HIV can be transmitted via sexual contact, exposure to infected blood, or from mother to child during pregnancy, birth or breastfeeding. Other bodily fluids such as saliva, sweat, tears or vomit cannot cause infection unless they are contaminated with blood.
The most frequent mode of HIV transmission is through unprotected sex with an infected person. Worldwide, the majority of infections occur as a result of heterosexual contact, although men who have sex with men (MSM) tend to be proportionally more at risk in high-income countries. For example, nearly two thirds of new HIV infections in the USA in 2009 were in MSM.
Blood-borne infection can result from needle-sharing for intravenous drug use and injections or blood transfusions with unsterilised equipment. Transfusions of infected blood are a particularly important risk factor, with over 90% of such transfusions resulting in the recipient contracting HIV.
Transmission from mother to child is the least common of the three main modes of transmission. However, it accounts for 9 of every 10 HIV cases in children.
There is currently no known cure or vaccine for AIDS. Depending on how early the disease is diagnosed, it can be managed with a ‘cocktail’ of drugs called antiretrovirals. These can slow down the progression of the disease to final-stage AIDS and lower the risk of death. They also lower the risk of common HIV-related infections such as tuberculosis and can improve mental and physical well-being.
If antiretroviral drugs are used soon after infection with HIV, patient life expectancies near the national average are possible. This is a significant improvement over the average post-infection survival time for those not taking antiretrovirals, which is estimated to be around 11 years.
Nearly 12 million people were receiving antiretroviral cocktails in low- and middle-income countries in 2013; 750,000 of them children. The treatment of children is lagging behind, with 24% of HIV-positive children receiving treatment compared to 38% of adults.

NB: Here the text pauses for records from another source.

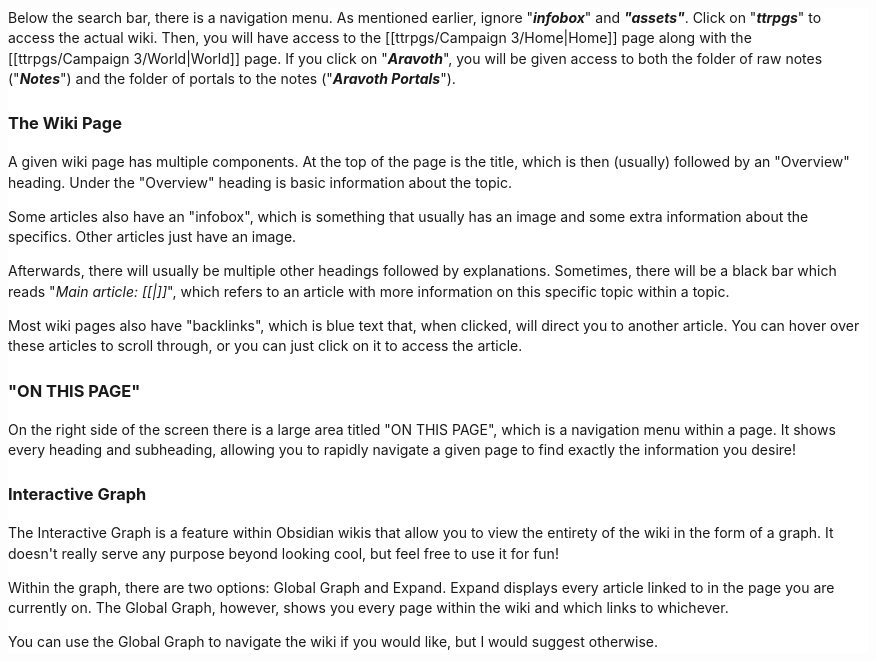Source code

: Below the search bar, there is a navigation menu. As mentioned earlier, ignore "***infobox***" and ***"assets"***. Click on "***ttrpgs***" to access the actual wiki. Then, you will have access to the [[ttrpgs/Campaign 3/‎Home\|‎Home]] page along with the [[ttrpgs/Campaign 3/‎World\|‎World]] page. If you click on "***Aravoth***", you will be given access to both the folder of raw notes ("***Notes***") and the folder of portals to the notes ("***Aravoth Portals***"). 
### The Wiki Page
A given wiki page has multiple components. At the top of the page is the title, which is then (usually) followed by an "Overview" heading. Under the "Overview" heading is basic information about the topic. 

Some articles also have an "infobox", which is something that usually has an image and some extra information about the specifics. Other articles just have an image. 

Afterwards, there will usually be multiple other headings followed by explanations. Sometimes, there will be a black bar which reads "*Main article: [[<insert article here>\|<insert article here>]]*", which refers to an article with more information on this specific topic within a topic.

Most wiki pages also have "backlinks", which is blue text that, when clicked, will direct you to another article. You can hover over these articles to scroll through, or you can just click on it to access the article. 
### "ON THIS PAGE"
On the right side of the screen there is a large area titled "ON THIS PAGE", which is a navigation menu within a page. It shows every heading and subheading, allowing you to rapidly navigate a given page to find exactly the information you desire!
### Interactive Graph
The Interactive Graph is a feature within Obsidian wikis that allow you to view the entirety of the wiki in the form of a graph. It doesn't really serve any purpose beyond looking cool, but feel free to use it for fun!

Within the graph, there are two options: Global Graph and Expand. Expand displays every article linked to in the page you are currently on. The Global Graph, however, shows you every page within the wiki and which links to whichever.

You can use the Global Graph to navigate the wiki if you would like, but I would suggest otherwise.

Condoms are the main weapon in the fight against AIDS, reducing the likelihood of HIV transmission to below 1% per year. Other measures such as spermicides, gels and male circumcision have been reported to reduce transmission rates in sub-Saharan Africa, but condoms – along with large-scale education and counselling programmes – remain by far the dominant measure to stop the HIV pandemic.
Antiretroviral treatment can effectively prevent the transmission of HIV. It can be used as a preventative measure by an infected person, reducing the likelihood of sexual transmission by up to 96%, or by non-infected people to minimise their risk of contracting the virus. Non-infected people can also receive treatment immediately after suspected exposure to HIV.

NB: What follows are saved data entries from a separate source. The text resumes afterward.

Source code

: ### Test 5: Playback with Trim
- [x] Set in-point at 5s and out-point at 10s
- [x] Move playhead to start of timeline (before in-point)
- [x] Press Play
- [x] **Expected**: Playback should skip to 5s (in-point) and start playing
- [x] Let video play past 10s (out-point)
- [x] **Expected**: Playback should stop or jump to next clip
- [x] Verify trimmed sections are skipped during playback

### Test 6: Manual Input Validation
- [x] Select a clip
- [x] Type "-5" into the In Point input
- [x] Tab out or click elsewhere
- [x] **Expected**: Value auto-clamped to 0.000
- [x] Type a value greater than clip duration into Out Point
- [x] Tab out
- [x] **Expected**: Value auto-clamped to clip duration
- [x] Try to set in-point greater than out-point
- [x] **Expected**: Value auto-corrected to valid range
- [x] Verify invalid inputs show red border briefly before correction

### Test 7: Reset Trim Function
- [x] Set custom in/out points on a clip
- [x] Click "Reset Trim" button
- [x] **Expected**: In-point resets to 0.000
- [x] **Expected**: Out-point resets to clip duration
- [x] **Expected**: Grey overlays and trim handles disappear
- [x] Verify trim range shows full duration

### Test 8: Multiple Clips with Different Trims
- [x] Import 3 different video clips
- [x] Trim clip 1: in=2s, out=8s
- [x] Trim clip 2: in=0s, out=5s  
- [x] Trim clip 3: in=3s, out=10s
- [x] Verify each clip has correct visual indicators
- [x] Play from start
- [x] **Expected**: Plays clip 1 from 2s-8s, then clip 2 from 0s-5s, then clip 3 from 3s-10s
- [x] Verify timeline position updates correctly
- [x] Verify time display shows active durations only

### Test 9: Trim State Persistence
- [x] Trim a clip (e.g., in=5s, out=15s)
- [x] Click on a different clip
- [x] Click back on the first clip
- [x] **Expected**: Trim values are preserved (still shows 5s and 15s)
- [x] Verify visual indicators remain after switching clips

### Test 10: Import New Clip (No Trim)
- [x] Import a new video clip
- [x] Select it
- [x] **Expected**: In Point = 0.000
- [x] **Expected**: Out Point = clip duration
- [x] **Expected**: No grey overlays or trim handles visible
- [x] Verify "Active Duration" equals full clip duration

The risk of HIV being transmitted from mother to child can be minimised – but not eliminated – if the mother receives antiretroviral drugs during pregnancy and her baby receives them in the first 18 months after birth. Over two thirds of HIV-positive mothers and their babies now receive antiviral treatment in low- and middle-income countries, and this statistic is steadily rising.

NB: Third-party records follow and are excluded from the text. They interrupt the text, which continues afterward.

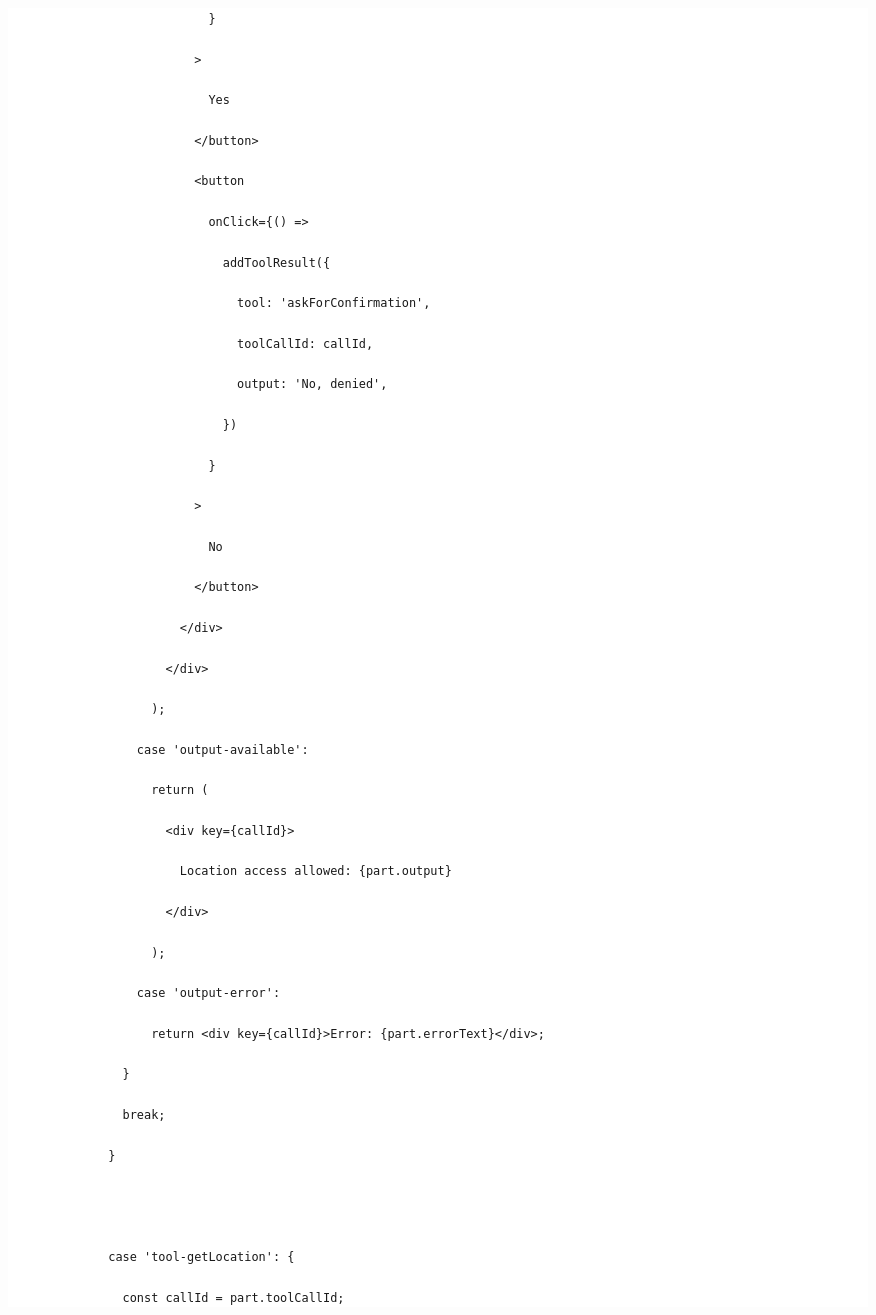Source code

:                                 }
    
                              >
    
                                Yes
    
                              </button>
    
                              <button
    
                                onClick={() =>
    
                                  addToolResult({
    
                                    tool: 'askForConfirmation',
    
                                    toolCallId: callId,
    
                                    output: 'No, denied',
    
                                  })
    
                                }
    
                              >
    
                                No
    
                              </button>
    
                            </div>
    
                          </div>
    
                        );
    
                      case 'output-available':
    
                        return (
    
                          <div key={callId}>
    
                            Location access allowed: {part.output}
    
                          </div>
    
                        );
    
                      case 'output-error':
    
                        return <div key={callId}>Error: {part.errorText}</div>;
    
                    }
    
                    break;
    
                  }
    
    
    
    
                  case 'tool-getLocation': {
    
                    const callId = part.toolCallId;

As of 2013, new HIV infections have declined by a third since 2001 – in children, they have declined by more than half. The availability and cost of antiretroviral therapy in low- and middle-income countries has improved considerably, and the number of AIDS-related deaths has dropped accordingly. These statistics justify the WHO’s ‘Closing the Gap’ theme, a contrast to earlier themes such as ‘Children Living in a World with AIDS’ or ‘I Care. Do You?’.
Each year, the White House commemorates World AIDS Day by hanging a ribbon outside the building. This became the first such symbol to decorate the building since Abraham Lincoln’s times. It is thanks to the work of countless people around the world that we are making progress in the fight against AIDS, giving hope to the millions of people living with HIV.